The solver behavior (restrictions, relaxations, variable order, diagram width) can also be fully customized through user-defined layer processing.

Motivation

The package is mostly written as a learning experiment. Implementing an idea gives a deeper understanding of the challenges than just reading about it.

The appeal of decision diagrams for discrete optimization is two-fold:

1. The simplicity of the algorithm makes implementation from scratch a reasonable endeavor.
2. It seems that the DD-based branch-and-bound lends itself to parallelization, yielding better speed-ups than MIP solvers.

Limitations

This is (still) mostly a naive text book implementation. I'm sure there's room for improvement in the choice of data structures and avoing frequent allocation.

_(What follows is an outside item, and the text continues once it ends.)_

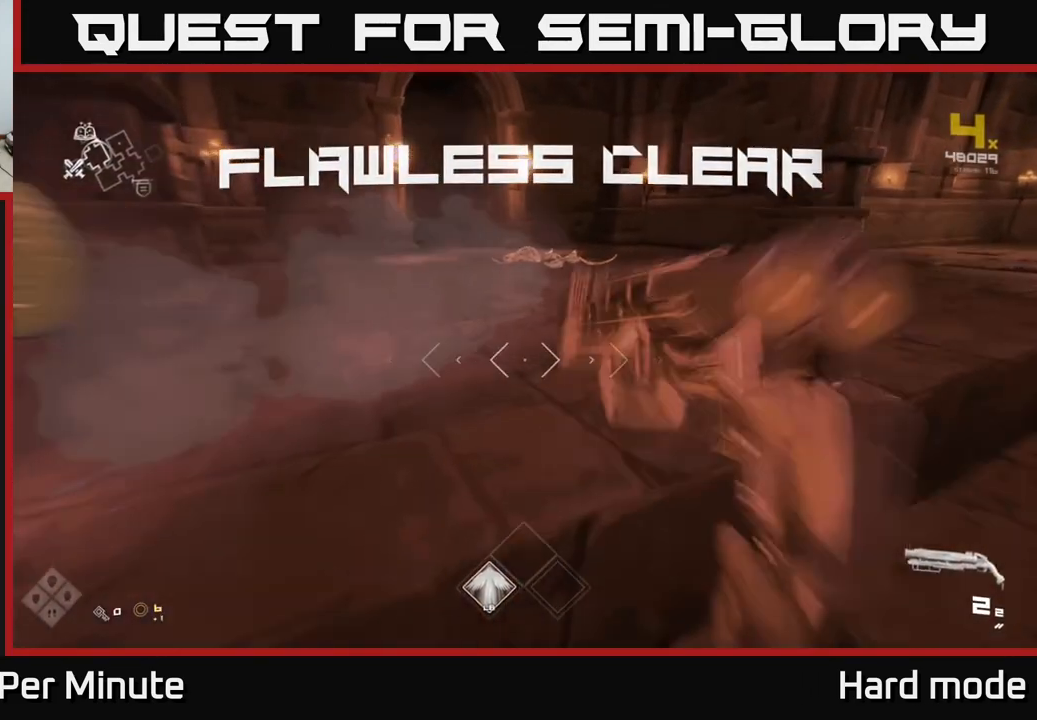
{"buttons": [], "left_stick": "down-left", "right_stick": "right", "events": [[100, "A", "down"], [183, "A", "up"], [200, "left_stick", "left"], [350, "right_stick", "right"], [383, "left_stick", "down-left"]]}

It's currently assumed that the objective function is to be maximized, and the transition values are combined by addition. That is, we're looking for a longest path in the diagram, using as arc weights the values of the transitions. In principle, one could also choose minimization or use another operator (multiplication, maximum), but this would require even more type parametrization.

The decision diagram does not keep all transition arcs, but computes the longest path on the fly. That is, after a new layer is created, each node only remembers a single ingoing arc. This simplification works OK for the purpose of finding an optimal solution, but it rules out other use cases, such as enumeration of feasible solutions or post-optimality analysis.

Problem Classes

Models and methods for some specific problem classes are also implemented in the context of this package as submodules. The main motivation is test-driving the current API, to make sure it's sufficiently general and not too verbose.

Currently included are:

• Binary Knapsack Problem.
• Set Cover Problem.

References

The implementation is informed by the book Decision Diagrams for Optimization by D Bergman, A Cire, WJ van Hoeve and J Hooker.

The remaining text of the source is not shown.